A new awareness for Korea grew out of the end of the Korean War. At the University of Pennsylvania, it meant for more attention and time to be devoted towards fostering education about Korea on campus and having more relations with Koreans than ever before. Unfortunately, at the end of the 1950s, a Penn student from Korea was viciously murdered in Philadelphia named In-Ho Oh. To honor his memory, the In-Ho Oh scholarship was created at Penn and would bring more Koreans over to study at the campus. Some such students were Young-Moo Shin and Hyong-Kap Kim (pictured above). In-Ho Oh’s aunt, Mrs. Za Yung Oh also studied at the University of Pennsylvania campus; she studied voice, and performed in 1959 at the Polio League of Philadelphia at Chateau Crillon, singing with the Korean harp.
That same year, the Mayor of Seoul, Korea, Huh Chung, was the guest of the Trustees of Penn.

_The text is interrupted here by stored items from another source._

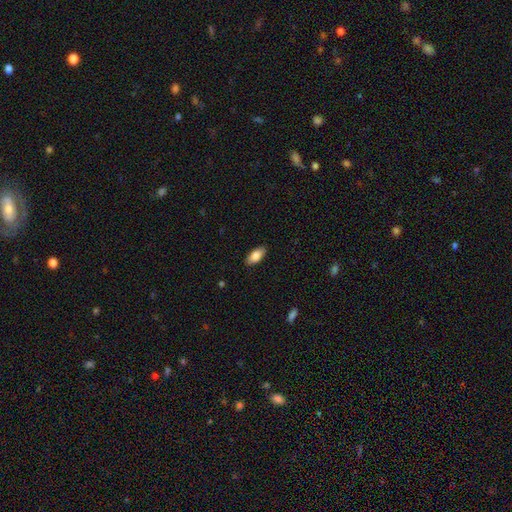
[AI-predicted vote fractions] Overall: smooth (83%). How rounded: in between (89%). Merging: none (87%).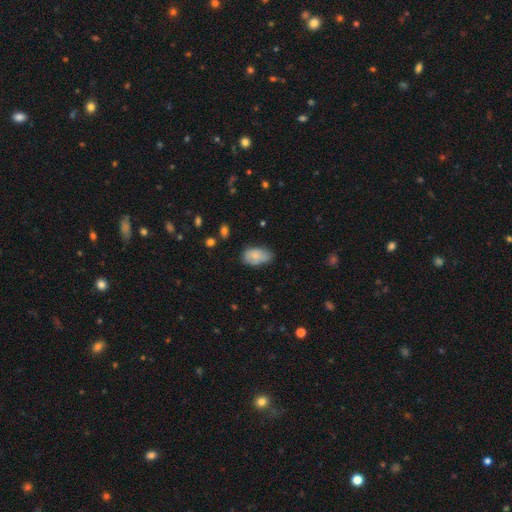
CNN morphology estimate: smooth-or-featured: smooth: 80% | featured or disk: 12% | star or artifact: 8%
  how-rounded: in between: 93% | round: 5% | cigar-shaped: 2%
  merging: none: 51% | minor disturbance: 35% | major disturbance: 10% | merger: 4%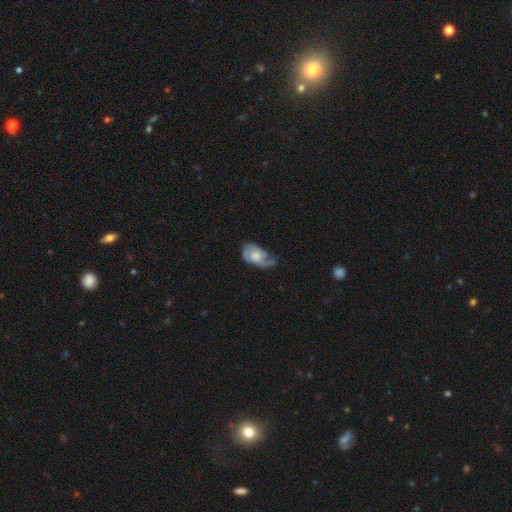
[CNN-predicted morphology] A featured or disk galaxy (62%) with no bar (73%), 2 (49%) medium (41%) spiral arms (84%) and a moderate central bulge (47%).

Vote fractions:
- Smooth or featured? featured or disk: 62% / smooth: 31% / star or artifact: 6%
- Edge-on disk? no: 96% / yes: 4%
- Bar? no: 73% / weak: 23% / strong: 3%
- Spiral arms? yes: 84% / no: 16%
- Spiral winding? medium: 41% / tight: 31% / loose: 27%
- Spiral arm count? 2: 49% / 1: 24% / can't tell: 17% / 3: 7% / 4: 2% / more than 4: 2%
- Bulge size? moderate: 47% / large: 21% / small: 20% / none: 9% / dominant: 2%
- Merging? none: 38% / minor disturbance: 34% / major disturbance: 25% / merger: 3%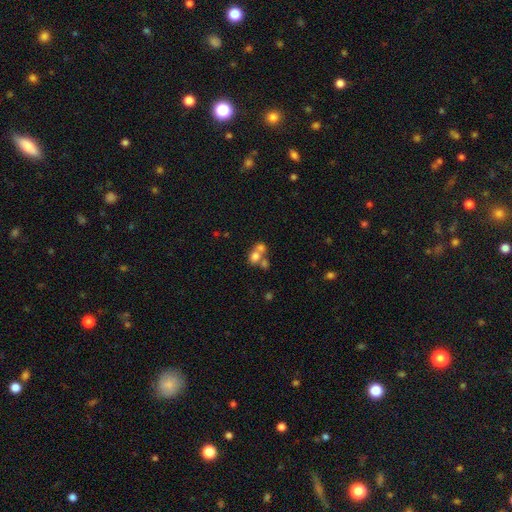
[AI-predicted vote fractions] Smooth or featured? smooth (67%)
How rounded? round (68%)
Merging? merger (57%)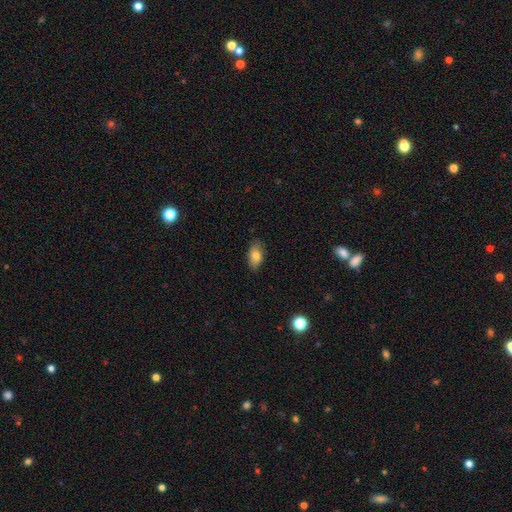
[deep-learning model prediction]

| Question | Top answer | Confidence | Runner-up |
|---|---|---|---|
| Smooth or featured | smooth | 79% | featured or disk (13%) |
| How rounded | in between | 91% | round (6%) |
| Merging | none | 81% | minor disturbance (15%) |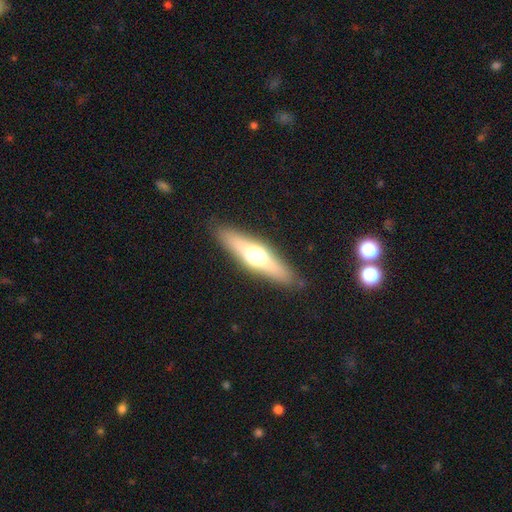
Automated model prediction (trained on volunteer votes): The model was most divided on "smooth or featured": featured or disk: 47%, smooth: 45%, star or artifact: 7%. More confident: merging — none (88%).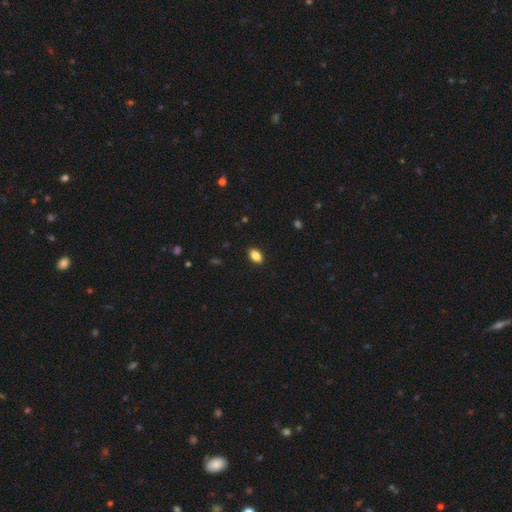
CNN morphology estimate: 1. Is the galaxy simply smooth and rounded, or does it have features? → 87% smooth, 9% star or artifact, 4% featured or disk.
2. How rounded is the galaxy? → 88% in between, 10% round, 2% cigar-shaped.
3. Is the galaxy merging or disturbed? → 89% none, 8% minor disturbance, 2% major disturbance, 1% merger.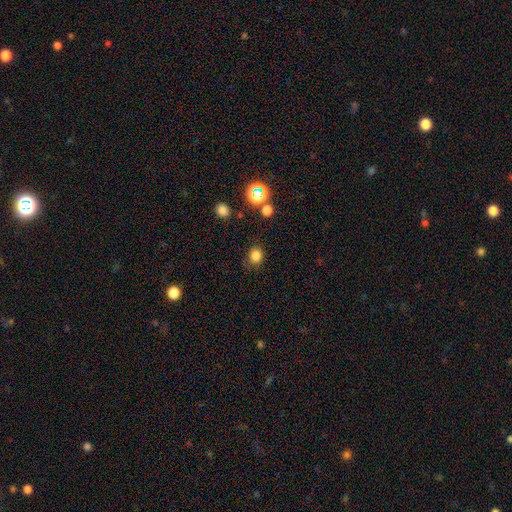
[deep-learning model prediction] Smooth or featured: smooth — 80% (star or artifact — 15%)
How rounded: round — 78% (in between — 21%)
Merging: none — 78% (minor disturbance — 14%)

At the University Museum on May 15, 1959, a tea was held in his honor. He greeted the two In-Ho Oh scholars, as well as other Koreans in Philadelphia area institutions, and was the guest of the Mayor of Philadelphia (who had also previously greeted the two In-Ho Oh scholars), Richardson Dilworth.
Another close tie of Penn to Koreans was one that developed out of the Glee Club’s Director since 1956, Bruce Montgomery. Montgomery had served in the Korean War and had met an orphaned boy while in active service at Yang-gu, located near to the Hwachon Reservoir. He and some other men gave the boy the name “Cheesai” which meant “little” in Korean and Montgomery sang American songs to him. “Cheesai,” in return, sang Korean folks songs back to Montgomery, who brought music manuscripts he had written back to Penn and which the Glee Club performed. Influenced by the “Cheesai” story, the Glee Club adopted another Korean boy, Chung Woo Won through Overseas Children, Inc. in New York. They donated spare change to their cause at every rehearsal. In this way, the Glee Club of the University of Pennsylvania helped to support the Korean boy, who was able to advance in his primary education.
The Van Pelt library made an exhibit of Korean history and culture in March 1977, displaying Korean costumes, chinaware, furniture, scrolls, etc. as well as the some of the Korean literature collection the library owned. Four years later, “A Winter Concert” was presented by the Korean Cultural Society of the University of Pennsylvania (an undergraduate organization) at the University Museum, which four young Koreans performed in.
The United Nations Ambassador to Korea, Kyung Won Kim, appeared on the Penn campus at a Korea forum in March 1983. Sponsored by the Korean Cultural Society, the conference was “designed to promote unity among Korean students at universities in the region.” The theme of the forum was “The Second Generation – Today and Its Future.” Many students from institutions of higher learning across the East Coast attended the conference, including all of the Ivy League schools. Kenny Kim, who was then the Vice President of the Korean Cultural Society at Penn, was reported as having stated that the “conference [was] the largest of its kind on the East Coast.”